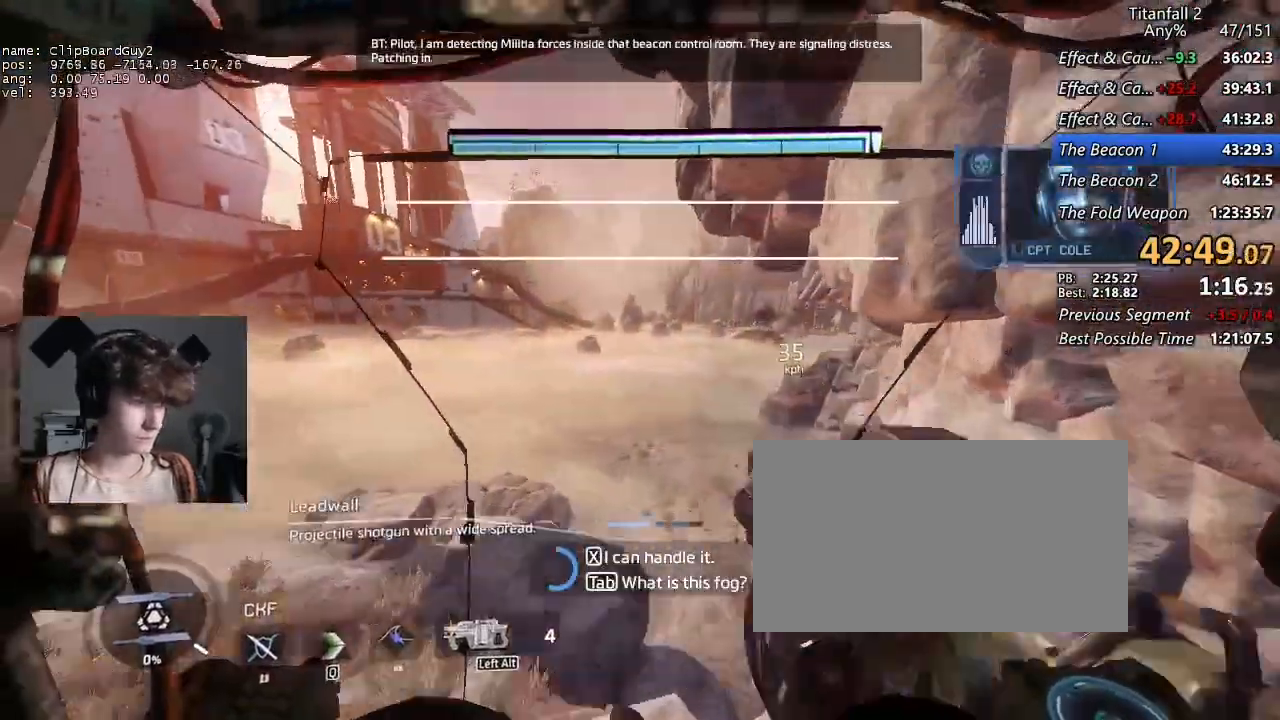
{"keys": ["shift", "space", "w"], "mouse": [], "events": [[434, "space", "down"]]}
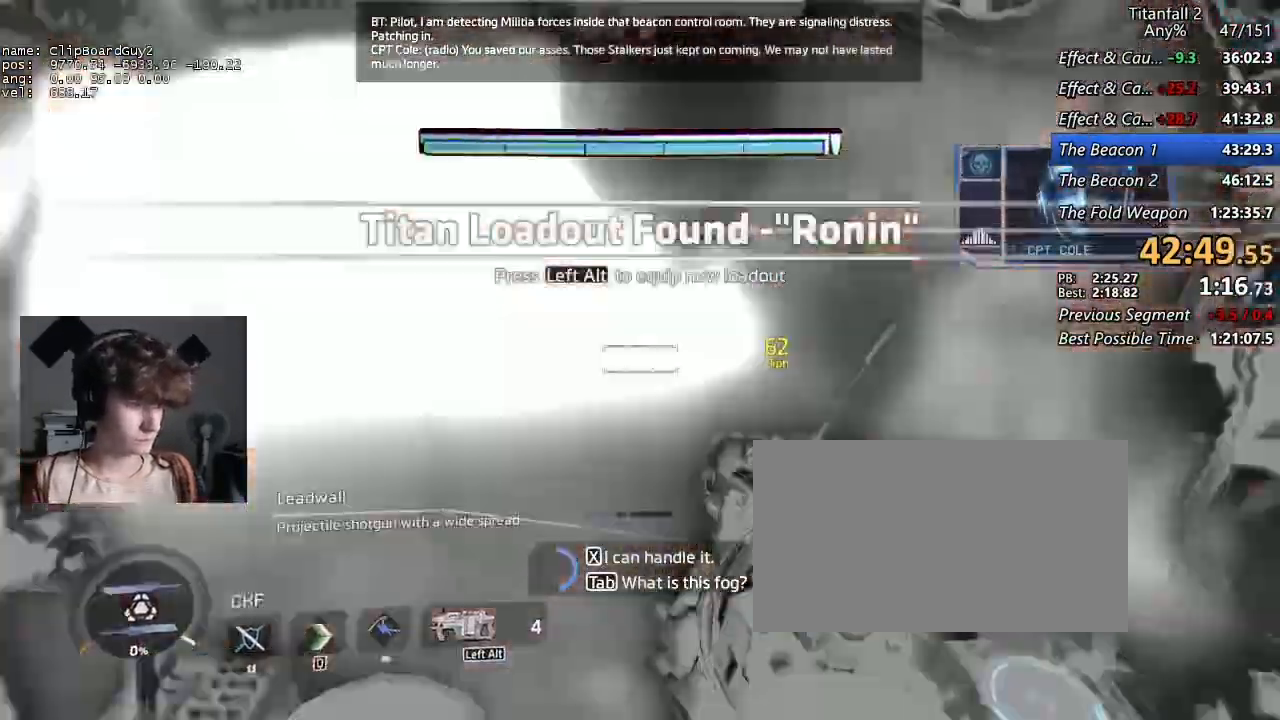
{"keys": ["shift", "w"], "mouse": ["mb5"], "events": [[17, "q", "down"], [67, "mouse_mb5", "down"], [67, "space", "up"], [117, "q", "up"]]}
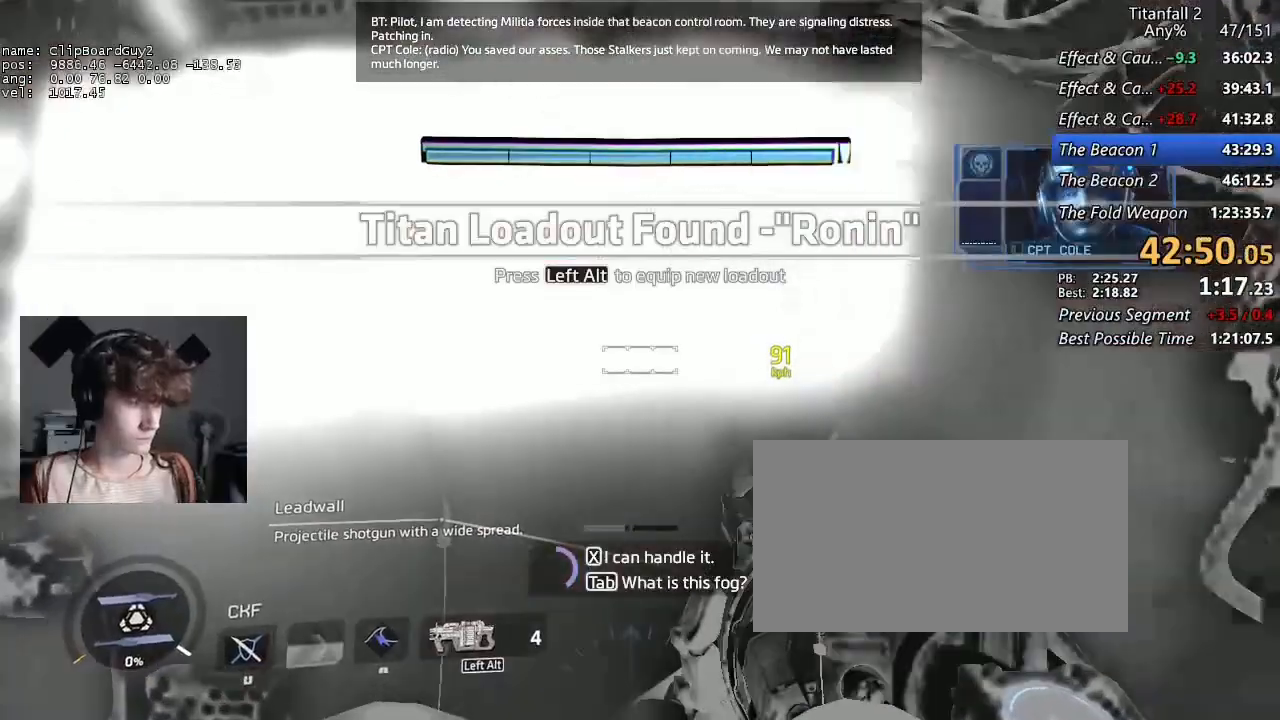
{"keys": ["shift", "w"], "mouse": [], "events": [[500, "mouse_mb5", "up"]]}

#### What is required:
Determine how many lines of the data contain "space" and give nothing but that number.

#### Result:
2